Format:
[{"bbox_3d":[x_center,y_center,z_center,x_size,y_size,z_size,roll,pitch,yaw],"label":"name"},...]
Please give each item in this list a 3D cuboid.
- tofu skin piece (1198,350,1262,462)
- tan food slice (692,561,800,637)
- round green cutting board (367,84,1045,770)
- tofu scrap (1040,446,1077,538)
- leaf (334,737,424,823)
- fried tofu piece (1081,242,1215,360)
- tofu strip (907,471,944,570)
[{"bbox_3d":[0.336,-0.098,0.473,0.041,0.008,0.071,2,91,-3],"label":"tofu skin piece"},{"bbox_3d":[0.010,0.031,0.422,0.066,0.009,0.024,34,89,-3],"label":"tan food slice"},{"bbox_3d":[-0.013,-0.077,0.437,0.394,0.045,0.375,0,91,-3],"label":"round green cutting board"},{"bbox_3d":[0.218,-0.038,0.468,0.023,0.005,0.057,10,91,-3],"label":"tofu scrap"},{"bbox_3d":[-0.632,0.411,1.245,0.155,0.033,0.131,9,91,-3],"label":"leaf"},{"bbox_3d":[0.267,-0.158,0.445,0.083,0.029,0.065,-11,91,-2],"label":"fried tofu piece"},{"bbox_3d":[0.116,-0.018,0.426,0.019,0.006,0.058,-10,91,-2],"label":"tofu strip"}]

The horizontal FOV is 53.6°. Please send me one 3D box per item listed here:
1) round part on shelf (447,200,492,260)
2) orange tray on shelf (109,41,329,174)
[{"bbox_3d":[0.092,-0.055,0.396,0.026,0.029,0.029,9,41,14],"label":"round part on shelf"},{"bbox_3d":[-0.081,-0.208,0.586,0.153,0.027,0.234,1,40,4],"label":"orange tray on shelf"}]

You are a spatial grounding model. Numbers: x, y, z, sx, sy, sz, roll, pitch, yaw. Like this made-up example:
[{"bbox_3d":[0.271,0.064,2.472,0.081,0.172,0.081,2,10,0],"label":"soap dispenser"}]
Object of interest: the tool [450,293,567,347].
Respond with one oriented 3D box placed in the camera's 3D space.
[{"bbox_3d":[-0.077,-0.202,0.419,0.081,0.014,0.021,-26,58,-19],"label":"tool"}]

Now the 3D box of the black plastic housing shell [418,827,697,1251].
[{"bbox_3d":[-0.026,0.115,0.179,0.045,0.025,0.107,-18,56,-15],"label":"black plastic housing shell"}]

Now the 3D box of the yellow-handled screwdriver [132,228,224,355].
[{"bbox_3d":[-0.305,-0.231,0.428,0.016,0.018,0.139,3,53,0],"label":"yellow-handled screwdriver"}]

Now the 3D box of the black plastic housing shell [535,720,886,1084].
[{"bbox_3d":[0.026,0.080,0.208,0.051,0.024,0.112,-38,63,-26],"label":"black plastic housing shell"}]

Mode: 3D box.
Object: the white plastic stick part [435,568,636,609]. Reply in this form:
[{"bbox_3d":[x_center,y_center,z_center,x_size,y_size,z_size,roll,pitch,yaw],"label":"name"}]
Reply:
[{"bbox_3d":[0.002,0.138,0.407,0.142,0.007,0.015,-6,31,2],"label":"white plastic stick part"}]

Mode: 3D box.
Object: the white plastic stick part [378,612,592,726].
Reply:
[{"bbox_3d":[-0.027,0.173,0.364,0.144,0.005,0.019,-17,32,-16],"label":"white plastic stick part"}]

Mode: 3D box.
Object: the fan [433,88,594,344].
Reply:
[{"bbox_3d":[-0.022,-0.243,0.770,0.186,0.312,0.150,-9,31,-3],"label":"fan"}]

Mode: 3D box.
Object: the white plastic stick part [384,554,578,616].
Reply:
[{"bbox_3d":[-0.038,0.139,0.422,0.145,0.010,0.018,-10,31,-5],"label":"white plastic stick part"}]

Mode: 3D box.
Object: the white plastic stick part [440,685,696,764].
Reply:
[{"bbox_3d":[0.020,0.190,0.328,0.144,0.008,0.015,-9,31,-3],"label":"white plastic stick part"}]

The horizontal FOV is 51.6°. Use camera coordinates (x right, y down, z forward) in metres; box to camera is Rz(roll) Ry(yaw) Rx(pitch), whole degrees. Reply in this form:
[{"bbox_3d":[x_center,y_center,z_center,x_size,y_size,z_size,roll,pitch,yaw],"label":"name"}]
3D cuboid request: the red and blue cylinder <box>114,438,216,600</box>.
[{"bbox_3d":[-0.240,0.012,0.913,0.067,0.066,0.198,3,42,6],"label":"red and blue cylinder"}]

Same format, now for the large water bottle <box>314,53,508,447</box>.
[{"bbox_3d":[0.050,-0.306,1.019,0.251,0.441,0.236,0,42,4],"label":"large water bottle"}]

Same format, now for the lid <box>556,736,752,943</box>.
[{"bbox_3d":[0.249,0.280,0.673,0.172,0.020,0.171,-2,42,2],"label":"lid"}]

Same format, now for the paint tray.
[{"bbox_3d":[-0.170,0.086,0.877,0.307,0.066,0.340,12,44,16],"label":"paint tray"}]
####################
_THE PROBLEM_.
Return every entry above with nothing altered.

_RESPONSE TO THIS EXERCISE_.
Format:
[{"bbox_3d":[x_center,y_center,z_center,x_size,y_size,z_size,roll,pitch,yaw],"label":"name"},...]
Please give each item in this list a 3D cuboid.
- tofu skin piece (1198,350,1262,462)
- tan food slice (692,561,800,637)
- round green cutting board (367,84,1045,770)
- tofu scrap (1040,446,1077,538)
- leaf (334,737,424,823)
- fried tofu piece (1081,242,1215,360)
- tofu strip (907,471,944,570)
[{"bbox_3d":[0.336,-0.098,0.473,0.041,0.008,0.071,2,91,-3],"label":"tofu skin piece"},{"bbox_3d":[0.010,0.031,0.422,0.066,0.009,0.024,34,89,-3],"label":"tan food slice"},{"bbox_3d":[-0.013,-0.077,0.437,0.394,0.045,0.375,0,91,-3],"label":"round green cutting board"},{"bbox_3d":[0.218,-0.038,0.468,0.023,0.005,0.057,10,91,-3],"label":"tofu scrap"},{"bbox_3d":[-0.632,0.411,1.245,0.155,0.033,0.131,9,91,-3],"label":"leaf"},{"bbox_3d":[0.267,-0.158,0.445,0.083,0.029,0.065,-11,91,-2],"label":"fried tofu piece"},{"bbox_3d":[0.116,-0.018,0.426,0.019,0.006,0.058,-10,91,-2],"label":"tofu strip"}]

The horizontal FOV is 53.6°. Please send me one 3D box per item listed here:
1) round part on shelf (447,200,492,260)
2) orange tray on shelf (109,41,329,174)
[{"bbox_3d":[0.092,-0.055,0.396,0.026,0.029,0.029,9,41,14],"label":"round part on shelf"},{"bbox_3d":[-0.081,-0.208,0.586,0.153,0.027,0.234,1,40,4],"label":"orange tray on shelf"}]

You are a spatial grounding model. Numbers: x, y, z, sx, sy, sz, roll, pitch, yaw. Like this made-up example:
[{"bbox_3d":[0.271,0.064,2.472,0.081,0.172,0.081,2,10,0],"label":"soap dispenser"}]
Object of interest: the tool [450,293,567,347].
Respond with one oriented 3D box placed in the camera's 3D space.
[{"bbox_3d":[-0.077,-0.202,0.419,0.081,0.014,0.021,-26,58,-19],"label":"tool"}]

Now the 3D box of the black plastic housing shell [418,827,697,1251].
[{"bbox_3d":[-0.026,0.115,0.179,0.045,0.025,0.107,-18,56,-15],"label":"black plastic housing shell"}]

Now the 3D box of the yellow-handled screwdriver [132,228,224,355].
[{"bbox_3d":[-0.305,-0.231,0.428,0.016,0.018,0.139,3,53,0],"label":"yellow-handled screwdriver"}]

Now the 3D box of the black plastic housing shell [535,720,886,1084].
[{"bbox_3d":[0.026,0.080,0.208,0.051,0.024,0.112,-38,63,-26],"label":"black plastic housing shell"}]

Mode: 3D box.
Object: the white plastic stick part [435,568,636,609]. Reply in this form:
[{"bbox_3d":[x_center,y_center,z_center,x_size,y_size,z_size,roll,pitch,yaw],"label":"name"}]
Reply:
[{"bbox_3d":[0.002,0.138,0.407,0.142,0.007,0.015,-6,31,2],"label":"white plastic stick part"}]

Mode: 3D box.
Object: the white plastic stick part [378,612,592,726].
Reply:
[{"bbox_3d":[-0.027,0.173,0.364,0.144,0.005,0.019,-17,32,-16],"label":"white plastic stick part"}]

Mode: 3D box.
Object: the fan [433,88,594,344].
Reply:
[{"bbox_3d":[-0.022,-0.243,0.770,0.186,0.312,0.150,-9,31,-3],"label":"fan"}]

Mode: 3D box.
Object: the white plastic stick part [384,554,578,616].
Reply:
[{"bbox_3d":[-0.038,0.139,0.422,0.145,0.010,0.018,-10,31,-5],"label":"white plastic stick part"}]

Mode: 3D box.
Object: the white plastic stick part [440,685,696,764].
Reply:
[{"bbox_3d":[0.020,0.190,0.328,0.144,0.008,0.015,-9,31,-3],"label":"white plastic stick part"}]

The horizontal FOV is 51.6°. Use camera coordinates (x right, y down, z forward) in metres; box to camera is Rz(roll) Ry(yaw) Rx(pitch), whole degrees. Reply in this form:
[{"bbox_3d":[x_center,y_center,z_center,x_size,y_size,z_size,roll,pitch,yaw],"label":"name"}]
3D cuboid request: the red and blue cylinder <box>114,438,216,600</box>.
[{"bbox_3d":[-0.240,0.012,0.913,0.067,0.066,0.198,3,42,6],"label":"red and blue cylinder"}]

Same format, now for the large water bottle <box>314,53,508,447</box>.
[{"bbox_3d":[0.050,-0.306,1.019,0.251,0.441,0.236,0,42,4],"label":"large water bottle"}]

Same format, now for the lid <box>556,736,752,943</box>.
[{"bbox_3d":[0.249,0.280,0.673,0.172,0.020,0.171,-2,42,2],"label":"lid"}]

Same format, now for the paint tray.
[{"bbox_3d":[-0.170,0.086,0.877,0.307,0.066,0.340,12,44,16],"label":"paint tray"}]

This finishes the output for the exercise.